Colorado’s Landmark Solution

In June 2026, Colorado became the first U.S. state to pass an extended producer responsibility (EPR) law for EV batteries. SB26-003 requires manufacturers to take back and recycle unwanted batteries at their own expense, with mandatory mineral recovery targets — 50% lithium recovery by 2031, rising to 80% by 2035.

State Sen. Lisa Cutter, the bill’s co-sponsor, framed the issue simply: “There’s not a magic trash fairy. We have to plan for these things.”

The law drew support from an unusually broad coalition: environmental groups, salvage yard operators, battery recyclers including Redwood Materials and Cirba Solutions, and even automakers who will bear the cost. The Alliance for Automotive Innovation called the law “balanced,” noting that keeping battery minerals within domestic supply chains is “foundational to America’s automotive industrial base.”

What’s Next

Colorado’s law is widely expected to serve as a template for other states. Jessica Dunn, who worked on the legislation, said: “We see Colorado as the starting place.”

The fundamental tension remains: the very chemistry improvements that make EVs more affordable and sustainable also make them harder to recycle profitably. As LFP batteries continue to gain market share — and as rising lithium prices (more than double early 2025 levels, according to the IEA) shift the economic calculus — the industry faces a race against time to build recycling infrastructure that can handle the coming wave of end-of-life batteries.

Without policy intervention and technological innovation, the environmental promise of electric vehicles could be undermined by a mountain of unrecycled batteries.

Records provided -

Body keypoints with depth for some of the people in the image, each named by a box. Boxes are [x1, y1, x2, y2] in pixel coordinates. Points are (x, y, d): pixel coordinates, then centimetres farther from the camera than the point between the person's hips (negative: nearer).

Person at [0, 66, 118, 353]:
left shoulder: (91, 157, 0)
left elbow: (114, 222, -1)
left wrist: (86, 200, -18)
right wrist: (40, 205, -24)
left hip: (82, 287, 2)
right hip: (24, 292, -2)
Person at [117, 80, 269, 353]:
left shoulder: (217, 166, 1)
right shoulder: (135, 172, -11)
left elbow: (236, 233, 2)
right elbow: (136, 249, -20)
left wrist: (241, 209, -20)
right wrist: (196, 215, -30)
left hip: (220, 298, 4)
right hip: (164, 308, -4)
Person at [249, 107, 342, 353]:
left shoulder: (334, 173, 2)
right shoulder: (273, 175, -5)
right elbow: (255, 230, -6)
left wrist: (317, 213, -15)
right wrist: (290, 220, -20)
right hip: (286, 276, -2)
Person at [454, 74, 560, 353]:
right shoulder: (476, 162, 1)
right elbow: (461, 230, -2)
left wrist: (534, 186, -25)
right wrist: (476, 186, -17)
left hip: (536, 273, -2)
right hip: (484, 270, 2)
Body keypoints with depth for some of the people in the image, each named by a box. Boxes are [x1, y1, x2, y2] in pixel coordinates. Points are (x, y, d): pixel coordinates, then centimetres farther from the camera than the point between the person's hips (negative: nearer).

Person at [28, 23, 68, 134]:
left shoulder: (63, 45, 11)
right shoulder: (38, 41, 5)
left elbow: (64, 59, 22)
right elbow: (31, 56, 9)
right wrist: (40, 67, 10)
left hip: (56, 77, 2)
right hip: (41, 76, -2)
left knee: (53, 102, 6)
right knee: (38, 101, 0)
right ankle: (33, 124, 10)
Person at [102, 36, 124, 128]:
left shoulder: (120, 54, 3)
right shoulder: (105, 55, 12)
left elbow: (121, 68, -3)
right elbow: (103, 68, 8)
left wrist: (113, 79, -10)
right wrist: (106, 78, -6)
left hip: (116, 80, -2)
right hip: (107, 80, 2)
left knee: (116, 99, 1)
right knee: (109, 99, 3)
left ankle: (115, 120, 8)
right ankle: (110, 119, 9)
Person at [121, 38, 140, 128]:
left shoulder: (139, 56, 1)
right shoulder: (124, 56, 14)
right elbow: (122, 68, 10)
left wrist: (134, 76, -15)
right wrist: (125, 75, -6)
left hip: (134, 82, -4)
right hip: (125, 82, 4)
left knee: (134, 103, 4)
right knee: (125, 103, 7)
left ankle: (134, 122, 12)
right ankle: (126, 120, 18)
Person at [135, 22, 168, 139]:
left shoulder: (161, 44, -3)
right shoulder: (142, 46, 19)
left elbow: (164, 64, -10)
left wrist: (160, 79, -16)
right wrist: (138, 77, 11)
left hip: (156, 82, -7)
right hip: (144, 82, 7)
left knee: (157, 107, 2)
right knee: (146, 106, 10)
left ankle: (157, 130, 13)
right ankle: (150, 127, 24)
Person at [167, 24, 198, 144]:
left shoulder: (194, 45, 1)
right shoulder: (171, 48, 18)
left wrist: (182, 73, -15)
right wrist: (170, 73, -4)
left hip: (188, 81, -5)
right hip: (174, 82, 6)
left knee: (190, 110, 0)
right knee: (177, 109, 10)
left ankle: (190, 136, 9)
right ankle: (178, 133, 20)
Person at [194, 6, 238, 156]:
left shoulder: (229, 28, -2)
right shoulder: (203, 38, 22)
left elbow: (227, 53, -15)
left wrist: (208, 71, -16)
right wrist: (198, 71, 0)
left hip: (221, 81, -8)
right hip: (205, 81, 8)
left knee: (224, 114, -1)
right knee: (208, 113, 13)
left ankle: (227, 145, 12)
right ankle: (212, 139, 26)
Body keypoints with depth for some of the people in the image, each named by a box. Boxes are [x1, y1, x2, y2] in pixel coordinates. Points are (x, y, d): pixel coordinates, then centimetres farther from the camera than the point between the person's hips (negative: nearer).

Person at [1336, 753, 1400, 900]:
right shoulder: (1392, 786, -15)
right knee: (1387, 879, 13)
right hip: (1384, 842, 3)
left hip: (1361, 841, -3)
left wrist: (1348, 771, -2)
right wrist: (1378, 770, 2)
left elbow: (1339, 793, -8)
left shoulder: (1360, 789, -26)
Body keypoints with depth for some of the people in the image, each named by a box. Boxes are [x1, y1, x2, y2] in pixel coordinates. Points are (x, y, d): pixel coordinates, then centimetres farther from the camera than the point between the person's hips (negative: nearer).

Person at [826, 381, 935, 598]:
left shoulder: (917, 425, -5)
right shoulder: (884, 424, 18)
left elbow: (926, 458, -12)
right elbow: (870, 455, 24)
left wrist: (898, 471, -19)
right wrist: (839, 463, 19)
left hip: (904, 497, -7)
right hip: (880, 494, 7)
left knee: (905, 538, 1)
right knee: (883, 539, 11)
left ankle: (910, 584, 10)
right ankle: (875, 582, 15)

Tasks to perform -
a – Please say whether each statement agrees with the passage on Colorado's battery law, answering yes or no and quoting the words that decide it: (i) the law sets an 80% lithium recovery target for 2031; (ii) Redwood Materials supported the law; (iii) the state pays to take back and recycle the batteries.
b – Translate this sentence from the passage on Colorado's battery law into Spanish: "Colorado’s law is widely expected to serve as a template for other states."
c – In the passage on Colorado's battery law, when did Colorado pass its extended producer responsibility law for EV batteries?
The data above are separate material from the passage on Colorado's battery law.

Results for each task -
a –
(i) No: "50% lithium recovery by 2031, rising to 80% by 2035"
(ii) Yes: "battery recyclers including Redwood Materials and Cirba Solutions"
(iii) No: "requires manufacturers to take back and recycle unwanted batteries at their own expense"

b – Se espera ampliamente que la ley de Colorado sirva de modelo para otros estados.

c – In June 2026.